Code Anything with Perplexity, Here's How
Based on David Ondrej's video on YouTube. If you like this content, support the original creators by watching, liking and subscribing to their content.
Perplexity’s selectable model options and multi-source web browsing are positioned as direct advantages for coding tasks that require current references or fixes.
Briefing
Perplexity is positioned as a faster, more reliable way to build software because it combines multi-agent web search with the ability to switch among different large language models—then feeds that information directly into coding workflows. The practical payoff: when a reference or fix can’t be found quickly with a general chat model, Perplexity can browse and cross-check many sources (the transcript mentions checking 20 or more), which helps reduce dead ends during development.
The walkthrough contrasts Perplexity with ChatGPT by focusing on two differences: model choice and depth of web research. In Perplexity, users can select which model to run (examples mentioned include Claude, Grok, and “gpt-4” style options), while ChatGPT is described as more limited to OpenAI models. More importantly for coding, Perplexity’s web-browsing is framed as deeper and more reference-complete—illustrated with a Bill Gurley example where one model couldn’t locate a specific reference, but Perplexity found it when given the same prompt.
From there, the transcript shifts into a hands-on build: a Chrome extension that tracks time spent on each website. The process starts with upgrading to Perplexity Pro (priced at $20/month in the transcript) to access the “best models,” then selecting a model in settings (the creator favors “Sonnet 3.5”). A key workflow recommendation follows: use two browser tabs. One tab is set to search the web and generate an outline or plan; the other tab is used for writing code without web search, to avoid wasting context.
The coding plan is generated via Perplexity, then executed in a coding environment using Cursor (described as a VS Code fork). The extension is built with a minimal file set—manifest.json plus JavaScript and HTML files (the transcript references creating three files first, then adding popup HTML and background logic). The manifest is configured for a Chrome extension using the latest manifest version, with permissions that allow the extension to store tab-related data and run a background service worker.
Debugging becomes the real story. The extension initially shows tracking numbers in logs, but the popup UI appears blank. The transcript then walks through iterative fixes: reloading the extension, adding console.log statements, and addressing a Chrome content security issue where inline JavaScript in popup HTML is blocked. The fix is to move JavaScript into a separate popup JS file. After that, the UI begins displaying time spent.
Finally, the tracker’s behavior is refined: time should roll up per site rather than splitting across subpages, and the transcript notes that persistence across reloads and correct grouping require additional logic tweaks.
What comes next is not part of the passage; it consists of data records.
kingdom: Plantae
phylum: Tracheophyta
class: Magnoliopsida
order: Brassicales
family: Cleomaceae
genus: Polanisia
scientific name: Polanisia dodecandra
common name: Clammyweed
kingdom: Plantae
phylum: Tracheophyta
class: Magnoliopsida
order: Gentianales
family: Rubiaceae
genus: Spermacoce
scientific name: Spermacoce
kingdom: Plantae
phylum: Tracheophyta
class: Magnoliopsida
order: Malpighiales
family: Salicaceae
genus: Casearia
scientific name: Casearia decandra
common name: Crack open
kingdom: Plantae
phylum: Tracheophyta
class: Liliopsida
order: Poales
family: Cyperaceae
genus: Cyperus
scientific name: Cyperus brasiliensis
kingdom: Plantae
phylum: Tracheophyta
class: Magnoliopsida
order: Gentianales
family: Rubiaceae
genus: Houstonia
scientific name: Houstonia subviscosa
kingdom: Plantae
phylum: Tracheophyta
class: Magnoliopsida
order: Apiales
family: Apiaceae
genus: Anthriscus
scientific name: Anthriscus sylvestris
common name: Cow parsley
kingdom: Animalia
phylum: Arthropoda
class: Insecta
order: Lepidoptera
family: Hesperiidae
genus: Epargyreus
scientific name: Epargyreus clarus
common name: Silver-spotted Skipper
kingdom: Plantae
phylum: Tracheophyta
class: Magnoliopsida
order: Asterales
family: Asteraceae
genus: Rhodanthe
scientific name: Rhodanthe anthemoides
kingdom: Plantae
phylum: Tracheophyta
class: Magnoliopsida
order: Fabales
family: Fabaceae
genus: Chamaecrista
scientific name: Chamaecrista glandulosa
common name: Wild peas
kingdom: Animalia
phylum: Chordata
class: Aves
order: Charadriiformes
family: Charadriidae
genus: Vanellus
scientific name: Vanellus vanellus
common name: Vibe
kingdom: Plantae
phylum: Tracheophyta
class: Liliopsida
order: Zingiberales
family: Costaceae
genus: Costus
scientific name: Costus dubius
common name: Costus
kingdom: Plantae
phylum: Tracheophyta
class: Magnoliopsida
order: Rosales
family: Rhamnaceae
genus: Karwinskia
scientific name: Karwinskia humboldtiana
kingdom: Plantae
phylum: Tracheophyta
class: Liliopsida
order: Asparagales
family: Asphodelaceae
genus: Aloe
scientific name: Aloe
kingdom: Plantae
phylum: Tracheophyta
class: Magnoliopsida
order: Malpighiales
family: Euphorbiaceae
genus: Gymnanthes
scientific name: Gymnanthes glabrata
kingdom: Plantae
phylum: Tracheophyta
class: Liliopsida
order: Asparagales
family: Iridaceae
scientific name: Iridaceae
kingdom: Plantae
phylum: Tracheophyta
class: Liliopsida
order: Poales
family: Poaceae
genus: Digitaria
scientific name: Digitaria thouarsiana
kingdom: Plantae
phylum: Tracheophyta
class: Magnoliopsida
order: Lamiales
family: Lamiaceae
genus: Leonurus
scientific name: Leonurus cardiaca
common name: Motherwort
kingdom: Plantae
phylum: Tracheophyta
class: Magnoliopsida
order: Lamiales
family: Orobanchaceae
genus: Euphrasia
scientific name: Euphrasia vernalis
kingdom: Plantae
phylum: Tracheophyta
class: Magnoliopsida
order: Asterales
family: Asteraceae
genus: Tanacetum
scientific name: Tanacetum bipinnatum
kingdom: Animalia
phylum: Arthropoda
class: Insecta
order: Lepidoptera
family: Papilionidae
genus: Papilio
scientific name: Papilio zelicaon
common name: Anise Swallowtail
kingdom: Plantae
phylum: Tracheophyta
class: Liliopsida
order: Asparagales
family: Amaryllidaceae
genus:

By the end, the extension is working well enough to show per-site time totals, and the broader takeaway is that Perplexity’s web search can shorten “error hell” by finding up-to-date fixes and documentation when coding stalls.
Overall, the transcript argues for a workflow where Perplexity handles research and planning (including browsing for fixes), while a dedicated coding assistant (Cursor) handles implementation—yielding faster iteration even when errors occur on the first attempt.
Cornell Notes
Perplexity is presented as a coding accelerator because it combines multi-agent web search with selectable LLMs, letting developers pull in accurate references and fixes during implementation. The transcript demonstrates building a Chrome extension that tracks time spent per website using a two-tab workflow: one tab for web-backed planning and one tab for code generation without search. After initial success in logging tab activity, the popup UI fails to display results due to a Chrome content security restriction on inline JavaScript, which is resolved by moving code into a separate popup JS file. The project then gets refined so time totals behave correctly across reloads and roll up per site rather than per subpage.
Why is Perplexity framed as more useful than a general chat model for coding tasks?
What two-tab workflow is recommended for building the Chrome extension?
What initial debugging pattern appears when the extension tracks time but the popup stays blank?
What specific Chrome issue breaks the popup, and how is it fixed?
What refinement is needed so the tracker groups time correctly?
Review Questions
- What two capabilities of Perplexity are most tied to faster coding iteration in this transcript (and why)?
- Describe the content security issue that prevents the popup from working and the structural change that resolves it.
- How does the recommended two-tab workflow reduce wasted context during extension development?
Key Points
- 1
Perplexity’s selectable model options and multi-source web browsing are positioned as direct advantages for coding tasks that require current references or fixes.
- 2
Use a two-tab workflow: one tab for web-backed planning and one tab for code generation without web search to keep context tight.
- 3
Build the extension with a minimal file set (manifest plus background logic and popup UI), then verify permissions and service worker behavior early.
- 4
When the popup is blank but logs show activity, debug the UI layer separately from the background tracking logic.
- 5
Chrome content security policy can block inline JavaScript in extension popups; moving JS into a separate file is a reliable fix.
- 6
Track time at the correct granularity by aggregating per site rather than per subpage, and validate behavior across reloads.
- 7
When stuck, providing screenshots and precise error details to Perplexity is presented as a fast path out of “error hell.